Soft tissue or sports massage is particularly helpful in alleviating tension and pain felt across this area of the back.
Joint mobilisation can encourage reduced tension and better movement.
Taping strategies can help to improve postural awareness and take some pressure off the working muscles.
Mobility exercises are a great way to gradually regain and encourage full functional range of motion through the thoracic spine and shoulder blades
Strength training is vital for longer term management and unlocking some performance benefits if you are looking to work on a more aerodynamic or low racing position. They need to cover a wide variety of muscles including - erector spinae, latissimus dorsi, rhomboids, trapezius, scapular stabilisers etc.

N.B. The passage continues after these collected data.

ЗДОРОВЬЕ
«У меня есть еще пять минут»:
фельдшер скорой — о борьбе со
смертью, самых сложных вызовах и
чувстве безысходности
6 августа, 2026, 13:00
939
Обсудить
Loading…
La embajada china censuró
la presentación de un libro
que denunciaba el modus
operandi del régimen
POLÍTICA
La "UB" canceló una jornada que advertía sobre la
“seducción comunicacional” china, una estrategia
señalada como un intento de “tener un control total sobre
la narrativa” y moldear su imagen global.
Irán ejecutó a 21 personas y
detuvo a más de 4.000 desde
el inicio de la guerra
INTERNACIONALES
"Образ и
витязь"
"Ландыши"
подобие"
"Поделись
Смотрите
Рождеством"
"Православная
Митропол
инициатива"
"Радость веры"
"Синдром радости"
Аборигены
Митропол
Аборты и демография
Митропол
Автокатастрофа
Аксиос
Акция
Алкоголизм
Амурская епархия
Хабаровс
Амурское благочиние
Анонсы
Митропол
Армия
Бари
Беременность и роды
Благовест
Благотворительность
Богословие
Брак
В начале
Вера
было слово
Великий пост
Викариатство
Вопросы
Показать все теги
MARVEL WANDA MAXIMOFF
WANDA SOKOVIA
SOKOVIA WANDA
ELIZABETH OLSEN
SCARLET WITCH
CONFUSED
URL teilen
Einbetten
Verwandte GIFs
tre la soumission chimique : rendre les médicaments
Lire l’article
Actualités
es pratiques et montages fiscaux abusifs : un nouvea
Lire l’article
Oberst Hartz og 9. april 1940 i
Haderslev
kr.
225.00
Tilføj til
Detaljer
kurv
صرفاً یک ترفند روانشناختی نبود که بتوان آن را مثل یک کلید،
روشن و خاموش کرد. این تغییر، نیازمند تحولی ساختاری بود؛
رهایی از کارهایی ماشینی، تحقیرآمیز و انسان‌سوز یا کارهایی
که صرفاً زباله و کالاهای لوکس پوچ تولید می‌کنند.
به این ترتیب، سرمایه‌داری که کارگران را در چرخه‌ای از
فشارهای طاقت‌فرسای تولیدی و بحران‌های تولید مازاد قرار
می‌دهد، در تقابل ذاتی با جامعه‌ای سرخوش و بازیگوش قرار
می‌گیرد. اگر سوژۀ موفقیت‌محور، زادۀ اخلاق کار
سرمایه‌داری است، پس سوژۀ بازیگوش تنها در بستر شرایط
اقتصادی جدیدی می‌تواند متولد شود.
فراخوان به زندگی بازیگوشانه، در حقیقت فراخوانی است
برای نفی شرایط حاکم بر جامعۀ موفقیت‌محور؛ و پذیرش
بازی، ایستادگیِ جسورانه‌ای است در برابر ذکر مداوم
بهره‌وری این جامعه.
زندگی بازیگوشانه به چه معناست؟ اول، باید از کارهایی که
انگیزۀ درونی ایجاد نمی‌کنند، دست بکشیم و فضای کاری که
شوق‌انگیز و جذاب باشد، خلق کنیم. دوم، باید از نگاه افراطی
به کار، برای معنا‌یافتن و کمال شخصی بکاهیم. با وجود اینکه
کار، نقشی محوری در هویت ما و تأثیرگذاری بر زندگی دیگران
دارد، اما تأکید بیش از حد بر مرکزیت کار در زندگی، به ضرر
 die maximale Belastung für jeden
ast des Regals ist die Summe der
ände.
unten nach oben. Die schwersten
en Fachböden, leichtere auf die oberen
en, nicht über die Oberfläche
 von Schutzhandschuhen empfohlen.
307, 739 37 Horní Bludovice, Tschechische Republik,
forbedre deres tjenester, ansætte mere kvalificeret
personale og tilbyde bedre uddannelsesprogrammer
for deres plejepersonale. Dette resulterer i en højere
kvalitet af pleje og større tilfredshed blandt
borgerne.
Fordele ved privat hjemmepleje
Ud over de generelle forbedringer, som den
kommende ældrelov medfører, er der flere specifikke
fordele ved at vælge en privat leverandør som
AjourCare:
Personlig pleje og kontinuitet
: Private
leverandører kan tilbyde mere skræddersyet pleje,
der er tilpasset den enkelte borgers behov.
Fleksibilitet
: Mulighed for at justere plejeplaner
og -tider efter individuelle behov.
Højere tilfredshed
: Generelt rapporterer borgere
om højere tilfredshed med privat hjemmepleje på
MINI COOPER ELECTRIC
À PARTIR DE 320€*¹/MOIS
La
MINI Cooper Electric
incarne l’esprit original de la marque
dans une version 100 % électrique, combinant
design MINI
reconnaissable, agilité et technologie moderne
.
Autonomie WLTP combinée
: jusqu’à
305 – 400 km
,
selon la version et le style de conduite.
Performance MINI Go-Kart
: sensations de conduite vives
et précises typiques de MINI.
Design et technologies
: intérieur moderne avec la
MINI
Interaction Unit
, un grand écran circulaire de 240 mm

Reach and drop to the handlebars are the most common areas where a rider will need to make some changes to reduce pressure or workload on their upper back. Long reach and a large amount of ‘drop’ from the handlebars to the saddle will force more joints towards end of range and increase the muscular effort to hold this position.
Changes to bike fit need to be made progressively and within the specific rider’s ability to adapt to these changes without injury.
In the short term a simple solution is often just to flip the stem from the downward angled position to the upward angled position or looking to temporarily replace your current stem with a shorter stem.
It must be noted than riders will often move their saddle forward as much as possible to reduce their reach to the bars but this can be a false economy. The reason is that as we do this we also increase the amount of body weight that goes through the arms / hands / upper back so it may in fact make things worse.
A comprehensive bike fit session will be able to address all of these variables to find the best fit for your body’s current capacity or limitations and then make plans to progress the changes over time as you body improves in terms of strength and mobility (with a guided rehab programme).
Yoga & Pilates
Both yoga and pilates place lots of emphasis on mobility and strength through this part of the spine.
This can help with increasing postural capacity and also postural awareness.
It will also help to work on mobility around the chest and shoulders which can also become tight from the cycling position if there is no time spent on the opposing muscle groups.